Pour autant, c’est une inflation largement importée, comme c’est le cas à Maurice, qui impacte sérieusement le pouvoir d’achat des familles au bas de l’échelle avec en plus une roupie largement dépréciée. Tous les spécialistes s’accordent à affirmer qu’une poussée inflationniste n’est ni plus ni moins qu’une taxe additionnelle sur les familles défavorisées de la société. «À quoi sert d’augmenter les pensions des retraités et de compenser adéquatement les travailleurs au bas de l’échelle quand l’inflation des prix dans les supermarchés va inexorablement reprendre de la main gauche ce que le gouvernement a donné de la main droite ? La solution, c’est d’adopter une approche ciblée pour les bénéficiaires de prestations sociales et d’autres aides économiques et sociales», explique Azad Jeetun, économiste et ex-directeur de la défunte Mauritius Employers Federation.
Ignace Lam, CEO d’Intermart, subit déjà l’effet de cette inflation importée, largement répercutée par une hausse généralisée des prix des marchandises d’une année à l’autre. Si les prix de marchandises importées ont augmenté de 7 % à 8 % en 2020 comparativement à 2021, en revanche, sur la base de son chiffre d’affaires, il constate en janvier 2022, par rapport à la même période l’année dernière, que le prix moyen des produits de consommation courante a augmenté de 10 % à 13 %. Et Dean Lam, Managing Director du pôle bancaire de HSBC (Mauritius), de préciser que le commerce fait les frais d’une inflation par les coûts (costpush inflation) liés à la conjoncture internationale dominée par l’effet de la guerre en Ukraine. «Même l’augmentation du taux d’intérêt aura un effet limité pour contenir ce type d’inflation et peut au contraire renchérir les coûts de production et augmenter ceux du financement.»
Pour le moment, Renganaden Padayachy ne s’est pas engagé à accepter le package de mesures de Xavier-Luc Duval. «Un certain nombre de pistes et propositions discutées lors des consultations prébudgétaires ont directement pour objectif de maintenir le niveau du pouvoir d’achat à Maurice.

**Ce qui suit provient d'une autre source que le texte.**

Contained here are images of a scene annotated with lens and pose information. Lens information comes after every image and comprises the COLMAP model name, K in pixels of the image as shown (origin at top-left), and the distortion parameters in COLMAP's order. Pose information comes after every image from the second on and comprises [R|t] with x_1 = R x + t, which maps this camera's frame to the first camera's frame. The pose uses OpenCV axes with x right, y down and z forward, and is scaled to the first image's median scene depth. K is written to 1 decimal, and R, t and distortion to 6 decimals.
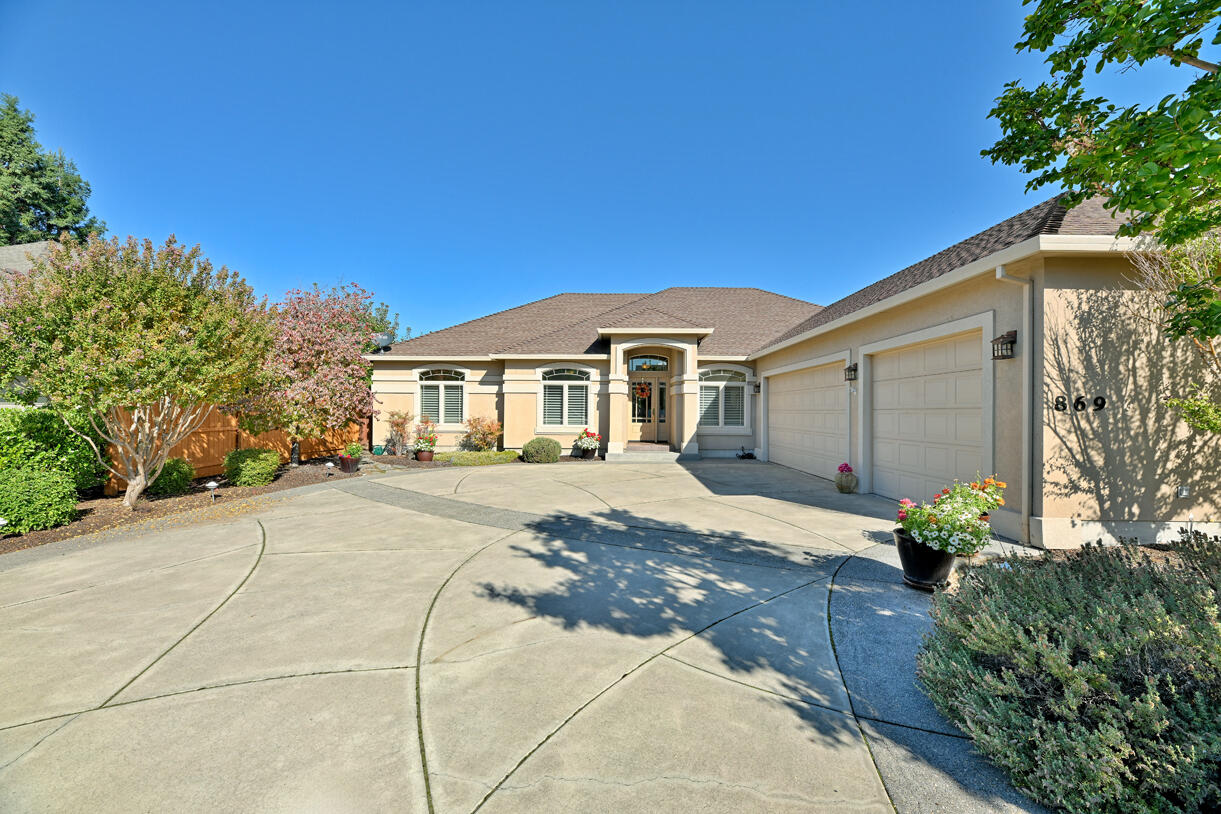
lens RADIAL K [[495.2, 0, 608.4], [0, 495.2, 401.3], [0, 0, 1]] dist [-0.000600, -0.002575]
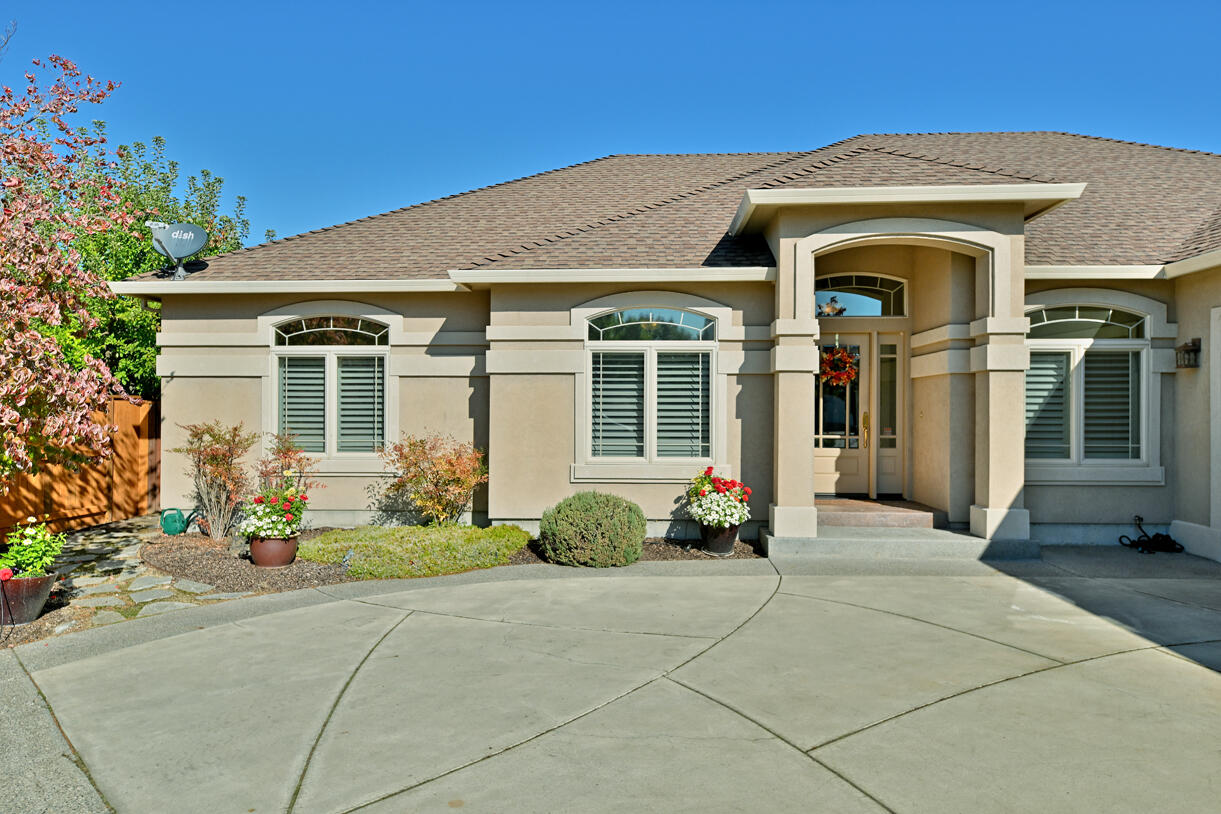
lens RADIAL K [[799.6, 0, 611.8], [0, 799.6, 404.9], [0, 0, 1]] dist [0.030635, 0.000619]
pose [[0.998793, -0.005530, -0.048802, -0.086488], [0.006195, 0.999890, 0.013488, -0.000931], [0.048722, -0.013774, 0.998717, 0.388136]]
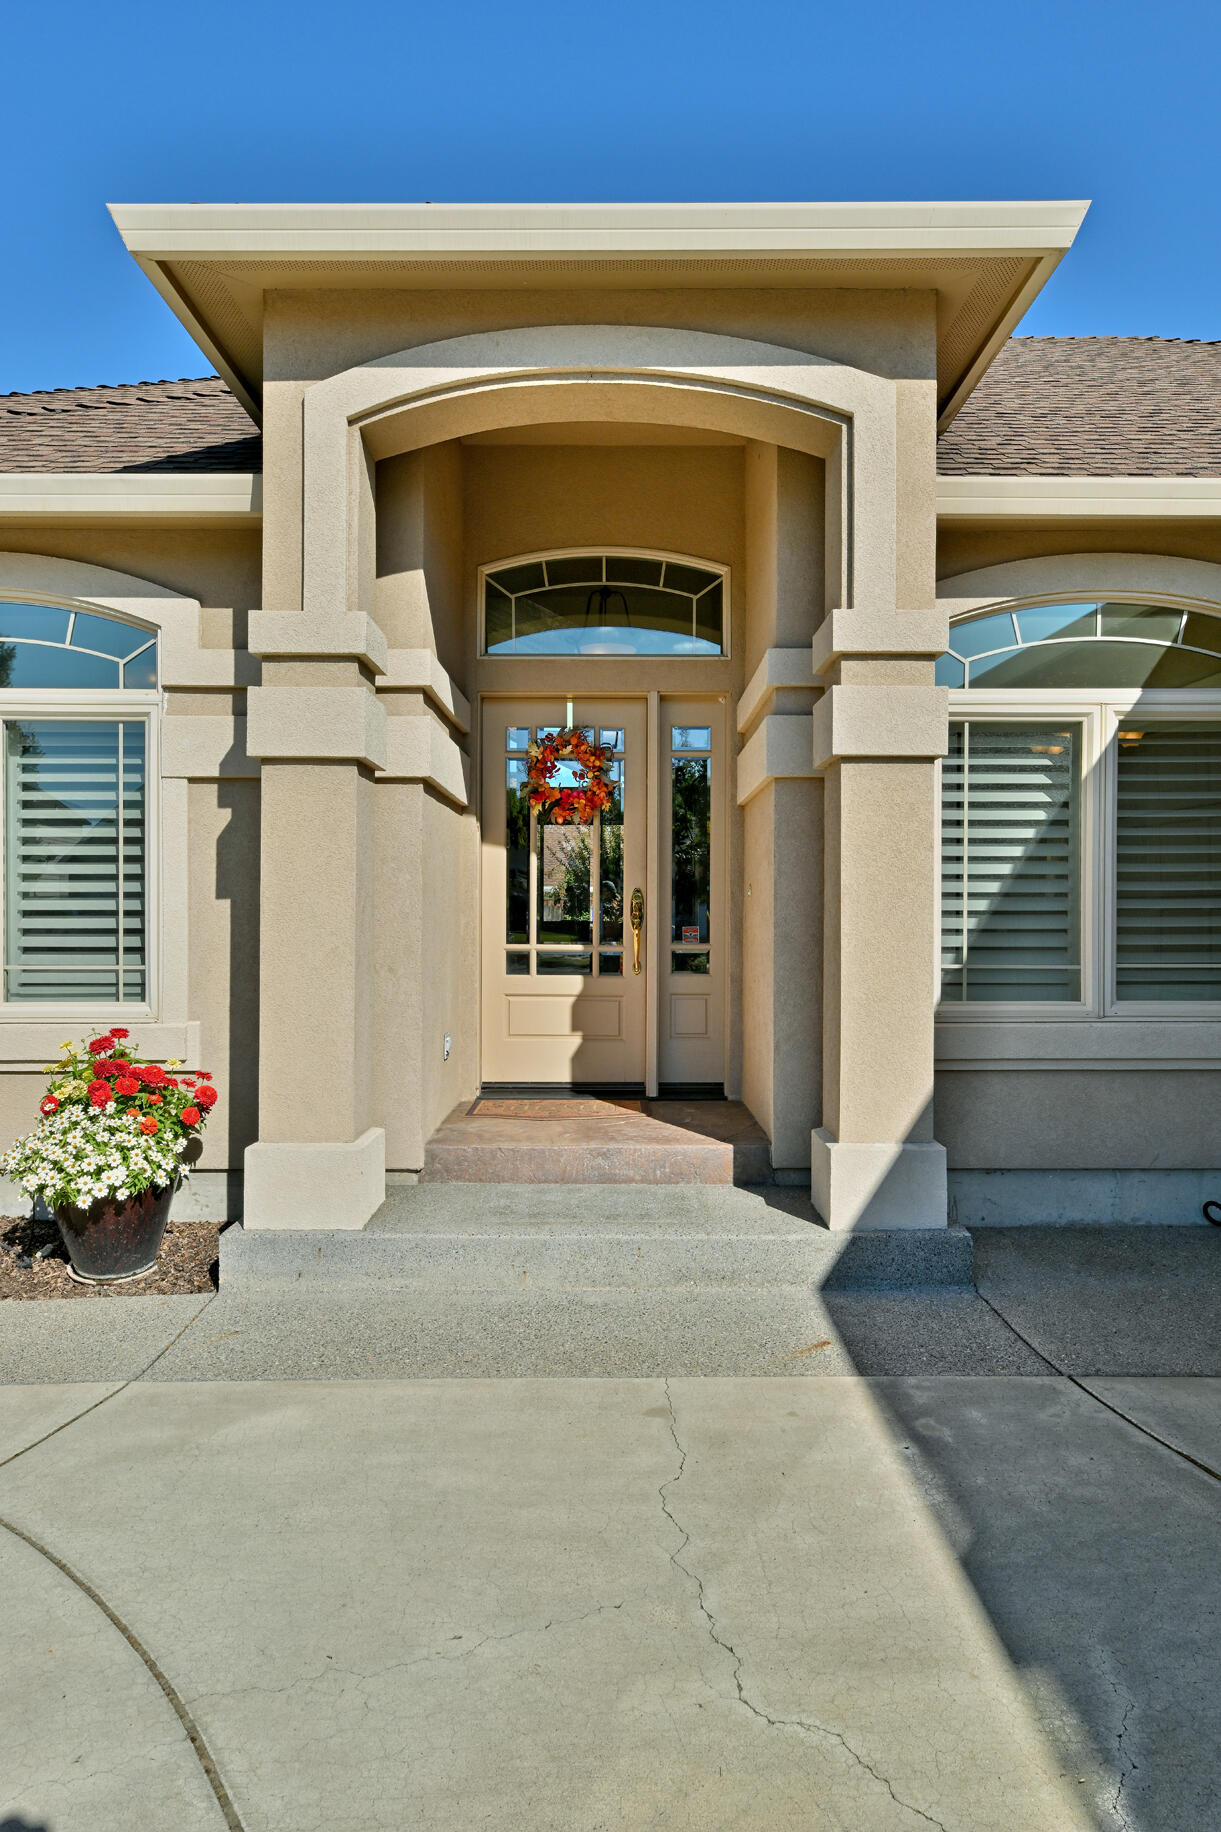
lens RADIAL K [[1199.7, 0, 611.2], [0, 1199.7, 919.2], [0, 0, 1]] dist [0.030635, 0.000619]
pose [[0.999951, -0.006448, -0.007494, 0.092035], [0.006625, 0.999696, 0.023730, 0.016652], [0.007339, -0.023778, 0.999690, 0.657586]]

Or, ce gouvernement fera tout ce qui est en son pouvoir, en tenant comme des marges de manoeuvre actuelles, pour protéger la population qui lui a accordé sa confiance», selon le ministre des Finances.
Et ce n’est certainement pas demain que les consommateurs, écorchés vifs par la hausse vertigineuse des prix dans les supermarchés et autres grandes surfaces, peuvent s’attendre à une meilleure protection sociale. Pas de mesures intérimaires avant le prochain budget dans six semaines, semble dire le ministre.